### SELECTED PASSAGE
★ ★ ★ ★
The Baptist church in New Malden, Surrey, had been bombed in 1940. Worship continued in local halls, but after Leslie’s death the congregation attended elsewhere. Granny, however, remained in the manse alone, continuing the local community work throughout the war.

My Granny SOAL was fun. She could find at least one laugh a day and had bright brown eyes and a wide grin. Oddly, my mother forbade levity in Granny’s presence, because she and Granddad had been close chums with God who didn’t like that sort of thing … or so Mummy said: Granny told people it was one of “Win’s funny ideas” and hilarity only broke out when my mother was absent.

I looked forward to Granny’s visit as I was pondering another mystery. I knew that inside my body was a “me” made up of bits that “took after” other people, and a soul, a piece of God’s own soul that He gave to each of us. Obviously God’s soul was pretty big … but where was it? Probably in the sky, along with heaven … (Thinks!)
★ ★ ★ ★
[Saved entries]
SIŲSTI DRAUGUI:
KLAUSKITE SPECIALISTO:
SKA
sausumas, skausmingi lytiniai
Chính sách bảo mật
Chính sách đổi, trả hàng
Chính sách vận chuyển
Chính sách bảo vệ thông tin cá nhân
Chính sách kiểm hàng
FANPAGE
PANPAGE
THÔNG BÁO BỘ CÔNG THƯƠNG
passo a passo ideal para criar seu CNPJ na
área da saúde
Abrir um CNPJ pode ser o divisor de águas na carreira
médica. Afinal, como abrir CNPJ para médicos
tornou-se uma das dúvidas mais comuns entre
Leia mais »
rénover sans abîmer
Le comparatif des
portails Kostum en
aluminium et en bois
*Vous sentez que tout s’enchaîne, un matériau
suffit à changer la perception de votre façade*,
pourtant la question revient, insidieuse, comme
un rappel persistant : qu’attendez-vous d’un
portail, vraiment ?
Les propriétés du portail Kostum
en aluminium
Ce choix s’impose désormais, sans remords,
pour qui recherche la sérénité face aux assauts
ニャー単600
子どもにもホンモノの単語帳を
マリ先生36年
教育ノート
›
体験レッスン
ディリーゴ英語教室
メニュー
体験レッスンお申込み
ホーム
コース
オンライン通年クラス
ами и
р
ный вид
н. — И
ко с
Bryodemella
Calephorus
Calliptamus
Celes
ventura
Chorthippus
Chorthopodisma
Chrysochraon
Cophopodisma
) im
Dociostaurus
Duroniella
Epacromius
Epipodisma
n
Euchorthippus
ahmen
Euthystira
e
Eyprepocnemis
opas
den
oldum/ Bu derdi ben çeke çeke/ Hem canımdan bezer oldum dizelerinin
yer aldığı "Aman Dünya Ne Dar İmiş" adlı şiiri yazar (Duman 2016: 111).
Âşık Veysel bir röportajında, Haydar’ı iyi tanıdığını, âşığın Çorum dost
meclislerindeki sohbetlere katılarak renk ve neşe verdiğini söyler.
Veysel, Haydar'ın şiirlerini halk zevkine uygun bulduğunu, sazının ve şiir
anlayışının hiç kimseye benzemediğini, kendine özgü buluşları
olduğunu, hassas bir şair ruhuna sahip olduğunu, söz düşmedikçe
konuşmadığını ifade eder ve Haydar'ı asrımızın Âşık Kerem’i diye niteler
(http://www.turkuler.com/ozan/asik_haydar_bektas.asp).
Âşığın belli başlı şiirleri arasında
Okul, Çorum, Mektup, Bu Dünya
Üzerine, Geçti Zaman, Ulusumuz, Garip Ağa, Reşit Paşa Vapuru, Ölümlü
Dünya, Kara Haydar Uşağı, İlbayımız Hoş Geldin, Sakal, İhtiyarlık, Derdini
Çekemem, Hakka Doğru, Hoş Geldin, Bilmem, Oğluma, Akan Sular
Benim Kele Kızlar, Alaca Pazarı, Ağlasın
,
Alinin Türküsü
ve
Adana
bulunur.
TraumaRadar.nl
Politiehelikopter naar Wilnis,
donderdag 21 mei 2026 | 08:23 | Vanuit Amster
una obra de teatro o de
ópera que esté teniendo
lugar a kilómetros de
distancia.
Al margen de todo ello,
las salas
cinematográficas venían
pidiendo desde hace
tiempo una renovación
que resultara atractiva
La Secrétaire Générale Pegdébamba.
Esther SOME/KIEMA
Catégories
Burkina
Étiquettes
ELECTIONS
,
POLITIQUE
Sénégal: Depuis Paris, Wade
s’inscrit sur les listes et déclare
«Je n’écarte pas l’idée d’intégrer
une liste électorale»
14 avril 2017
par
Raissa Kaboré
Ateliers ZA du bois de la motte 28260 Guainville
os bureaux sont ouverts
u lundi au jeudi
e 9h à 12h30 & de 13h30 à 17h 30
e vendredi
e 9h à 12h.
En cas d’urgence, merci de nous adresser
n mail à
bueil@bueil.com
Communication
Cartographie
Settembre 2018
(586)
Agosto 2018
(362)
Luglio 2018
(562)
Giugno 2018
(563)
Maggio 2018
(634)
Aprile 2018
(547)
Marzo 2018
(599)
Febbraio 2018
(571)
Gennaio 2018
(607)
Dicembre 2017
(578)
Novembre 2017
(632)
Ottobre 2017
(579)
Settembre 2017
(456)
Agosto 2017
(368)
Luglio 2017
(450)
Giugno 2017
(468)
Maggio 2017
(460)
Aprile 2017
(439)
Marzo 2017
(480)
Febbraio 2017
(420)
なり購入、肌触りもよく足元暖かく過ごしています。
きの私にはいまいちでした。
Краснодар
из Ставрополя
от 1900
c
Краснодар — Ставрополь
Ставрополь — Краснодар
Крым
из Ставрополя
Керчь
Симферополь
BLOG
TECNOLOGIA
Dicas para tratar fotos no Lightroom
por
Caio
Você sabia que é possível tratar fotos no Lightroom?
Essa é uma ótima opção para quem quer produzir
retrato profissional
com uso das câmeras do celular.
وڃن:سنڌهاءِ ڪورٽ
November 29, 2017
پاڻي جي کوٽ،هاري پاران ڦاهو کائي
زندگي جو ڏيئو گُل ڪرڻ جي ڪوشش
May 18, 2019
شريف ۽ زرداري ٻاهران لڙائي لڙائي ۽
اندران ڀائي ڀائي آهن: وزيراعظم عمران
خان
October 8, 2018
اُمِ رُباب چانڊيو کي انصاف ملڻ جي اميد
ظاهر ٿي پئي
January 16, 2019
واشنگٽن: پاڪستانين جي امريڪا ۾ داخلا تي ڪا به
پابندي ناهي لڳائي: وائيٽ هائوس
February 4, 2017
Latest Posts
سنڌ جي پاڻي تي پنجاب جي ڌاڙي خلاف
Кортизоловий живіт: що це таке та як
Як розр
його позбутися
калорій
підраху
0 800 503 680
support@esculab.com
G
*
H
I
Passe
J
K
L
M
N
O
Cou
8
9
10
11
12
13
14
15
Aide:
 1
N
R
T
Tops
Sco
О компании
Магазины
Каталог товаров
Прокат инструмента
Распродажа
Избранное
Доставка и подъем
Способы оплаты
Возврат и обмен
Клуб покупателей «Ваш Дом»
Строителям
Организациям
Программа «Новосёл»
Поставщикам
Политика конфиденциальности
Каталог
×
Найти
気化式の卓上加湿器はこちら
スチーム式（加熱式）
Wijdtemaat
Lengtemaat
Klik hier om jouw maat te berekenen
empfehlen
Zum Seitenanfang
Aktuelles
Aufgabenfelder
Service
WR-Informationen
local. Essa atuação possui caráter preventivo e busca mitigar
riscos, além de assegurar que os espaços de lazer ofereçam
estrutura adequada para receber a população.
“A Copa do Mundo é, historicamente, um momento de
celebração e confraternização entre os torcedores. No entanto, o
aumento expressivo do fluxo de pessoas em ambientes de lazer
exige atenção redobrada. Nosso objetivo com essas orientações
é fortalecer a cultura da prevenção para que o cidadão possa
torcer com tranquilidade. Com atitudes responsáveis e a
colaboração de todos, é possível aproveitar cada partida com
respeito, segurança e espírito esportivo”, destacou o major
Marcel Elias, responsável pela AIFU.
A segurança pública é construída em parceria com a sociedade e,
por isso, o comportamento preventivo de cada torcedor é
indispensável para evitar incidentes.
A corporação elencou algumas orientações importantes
★ ★ ★ ★
### EXERCISE SET
**A.** Repeat the passage about Granny between "The Baptist church" and "mother was absent.", inclusive.
**B.** Go on with the reminiscence about Granny, starting after its final sentence.

### ANSWERS FOR EACH ITEM
**A.**
The Baptist church in New Malden, Surrey, had been bombed in 1940. Worship continued in local halls, but after Leslie’s death the congregation attended elsewhere. Granny, however, remained in the manse alone, continuing the local community work throughout the war.

My Granny SOAL was fun. She could find at least one laugh a day and had bright brown eyes and a wide grin. Oddly, my mother forbade levity in Granny’s presence, because she and Granddad had been close chums with God who didn’t like that sort of thing … or so Mummy said: Granny told people it was one of “Win’s funny ideas” and hilarity only broke out when my mother was absent.

**B.**
A sole … Ah! That was it! … a huge footprint, out beyond the stars. I peered through the nursery curtains at night but couldn’t make it out. I’d have to ask Granny. She was a special sort of Soal … she must know.

As my mother did her Christmas baking, I sat at the table playing with the pastry scraps. I broke off little “souls” and rolled them into balls, lined them up and then squeezed them back into one. The pastry was pretty grubby by the time Mummy gave me more scraps. I squashed the whole lot together and started breaking off bits again: but what was this? … The new “souls” were marbled grey and white. A new mystery. I could hardly wait to see Granny.

On Christmas morning there was a green velvet dress with smocking and red rosebuds, a book “Little Grey Rabbit” and a picture book of all the foot and arm positions for ballet. The packages from my father’s family, Mummy declared “unsuitable” and despite Granny’s protests I was not allowed to see them. Granny said I should have fun as well as learning. Daddy said he was going for a walk.

For lunch there were sprouts with little crosses cut in the stalks. I loved cutting them carefully into four now that I could use a knife and fork. I found a silver pig and a threepenny piece in my pudding. There was holly everywhere and Granny told me about Jesus in the stable. I asked if there had been a war on then and Daddy said “Sort-of”. Mummy told him not to use slang.

Then we listened to the King.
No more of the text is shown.